Most people don't know that their are no hedgehogs native to North America.


----------



## tony21 (Apr 8, 2014)

My frustration goes much further then hogs lol, but it all comes down to miss leading information, and just plan old ignorance! 

I must say though, sometimes it does hurt when Bell gets me with her spines hahaha (really more of an irritant)


----------



## Katten (May 10, 2014)

I've heard a lot of people call them "porcupines". I've also had people -- mostly Europeans, I guess since there are wild hedgehogs in Europe -- send me angry messages about "keeping a wild animal as a pet". :/

I also had someone ask me if it was possible to get a hedgehog "de-quilled". D:


----------



## DibsMonster (Nov 10, 2014)

I have had people call my hedgies rats ..... no long tail how can it be a rat. Plus they are way to cute to be a rat.


----------



## noodles43 (May 28, 2012)

But rats are cute too! My daughter has 3 little girl rats that are so adorable 😍


----------



## noodles43 (May 28, 2012)

Couldn't add the 2nd pic 😳


----------



## sc2001 (Oct 12, 2014)

Rats are wonderful! My roomie has a few


----------



## Buttons (Dec 21, 2014)

My absolute favorite comment is '' eeeew.... I'm just not a big fan of rodents!'' As I snicker under my breath (thinking .... good.... he's not a rodent anyway!!) They're not a pet for everyone, but for those of us lucky enough to be well suited to share our lives with a hedgehog know how very fortunate we are! ☺


----------



## Katten (May 10, 2014)

I've also had people make ignorant comments about my specific hedgehog's personality, like, "You should just sneak it into the pet store and trade it for a friendly one", or "My brother has a hedgehog, but it isn't such an a**hole". Almost everyone that meets her makes a comment about how much nicer or better their friend's hedgehog is. (Except my one friend, who immediately bonded with her. It was weird haha.)

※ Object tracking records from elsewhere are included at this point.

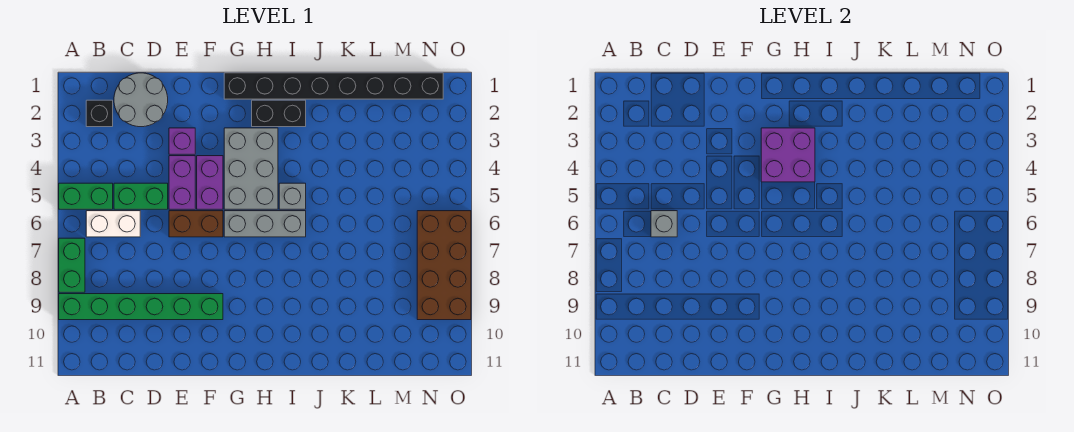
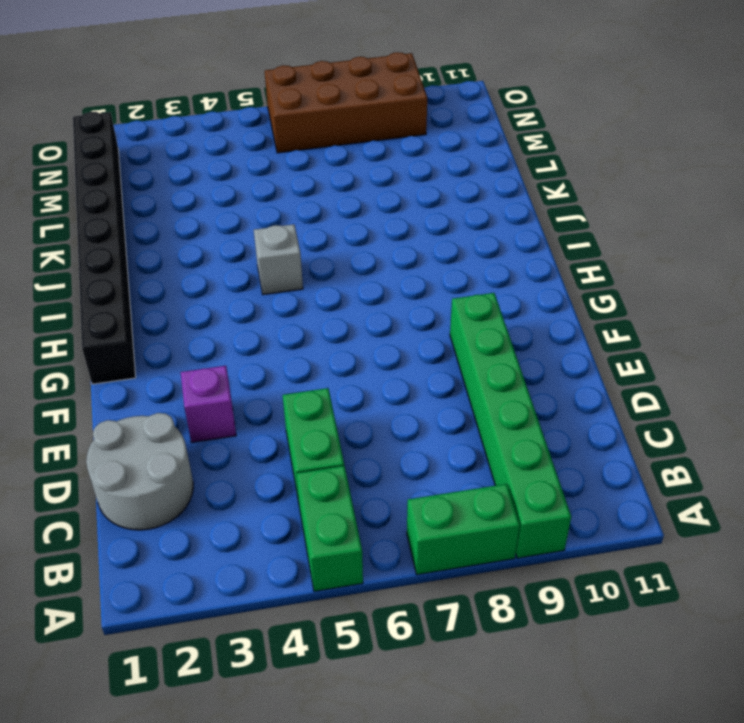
none -> black 1x1 brick [86,100,113,127]
none -> white 1x2 brick [86,211,140,237]
none -> purple 1x2 brick [169,156,195,209]

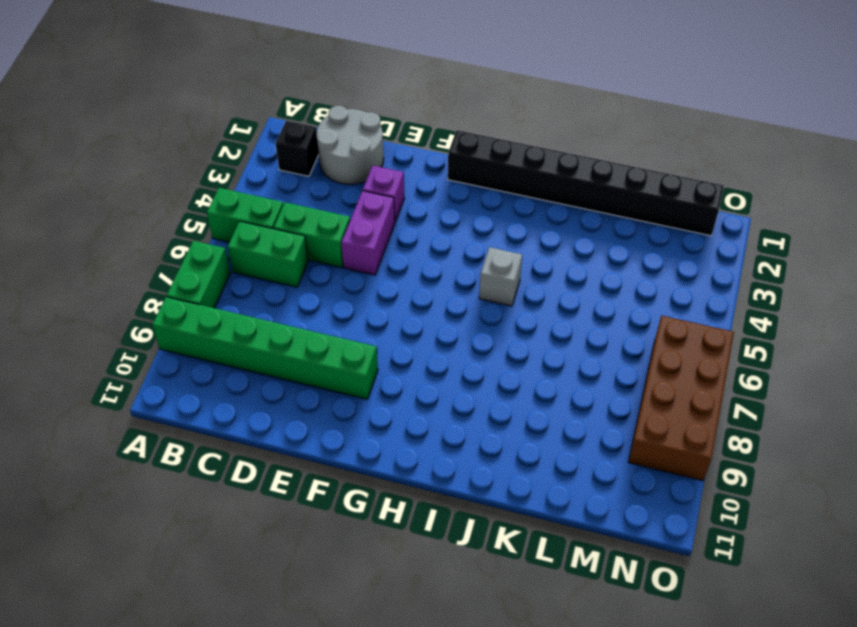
green 1x2 brick [227,221,308,287] -> white 1x2 brick [86,211,140,237]
none -> brown 1x2 brick [169,211,223,237]
none -> purple 1x2 brick [197,156,223,209]
none -> grey 2x3 brick [224,128,278,209]

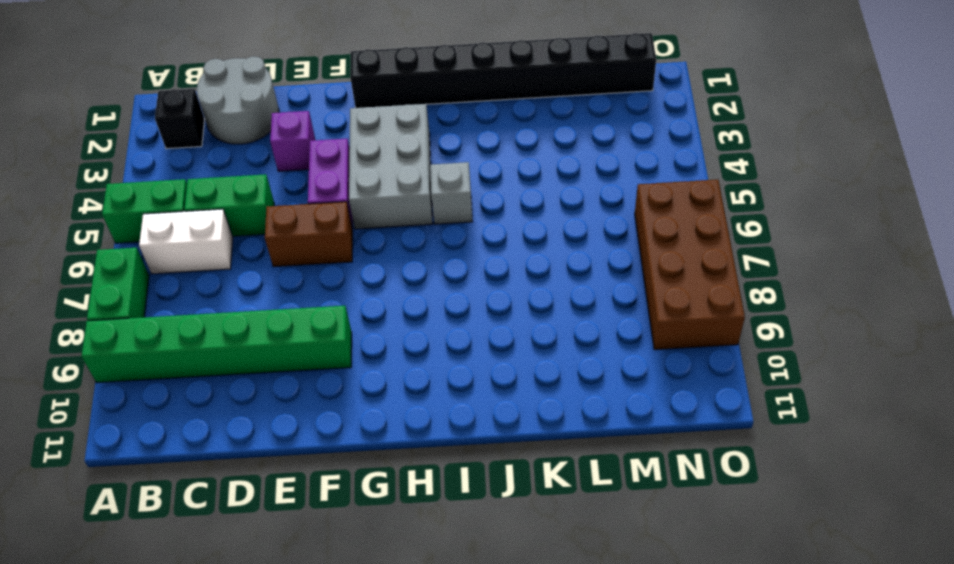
none -> purple 1x2 brick [169,156,195,209]
none -> grey 1x3 brick [224,211,306,237]
none -> black 1x2 brick [252,100,306,127]

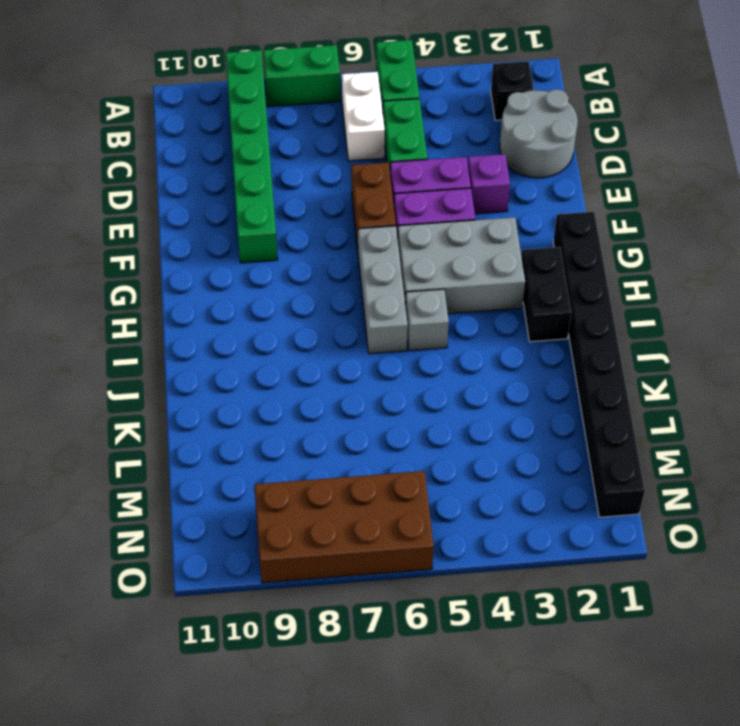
none -> grey 1x1 brick [651,211,677,237]
none -> purple 2x2 brick [761,128,815,182]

It's not her fault for what she went through before I got her, and we have made a TON of progress. Plus, they don't see her when it's just me and her. :/


----------



## Mrs.Lovette (Mar 27, 2014)

Buttons said:


> My absolute favorite comment is '' eeeew.... I'm just not a big fan of rodents!'' As I snicker under my breath (thinking .... good.... he's not a rodent anyway!!) They're not a pet for everyone, but for those of us lucky enough to be well suited to share our lives with a hedgehog know how very fortunate we are! ☺


Same! Yesterday I mentioned that they're nocturnal to my sister when we were talking and she was like "Well yeah, it's a rodent" and I just.... What? So much is wrong with that response xD I swear, where do people get this info.


----------



## Buttons (Dec 21, 2014)

There's a lot of people who know nothing about hedgehogs I've found. I explain it as ''would you say a dolphin is a fish?'' I always get a resounding ''Nooo'' To that I respond ''A hedgehog is no more a rodent than a dolphin is a fish!''


----------



## lifequards (Mar 28, 2015)

I don't know about you, but I find my hedgehog's spines to be hurtful.


----------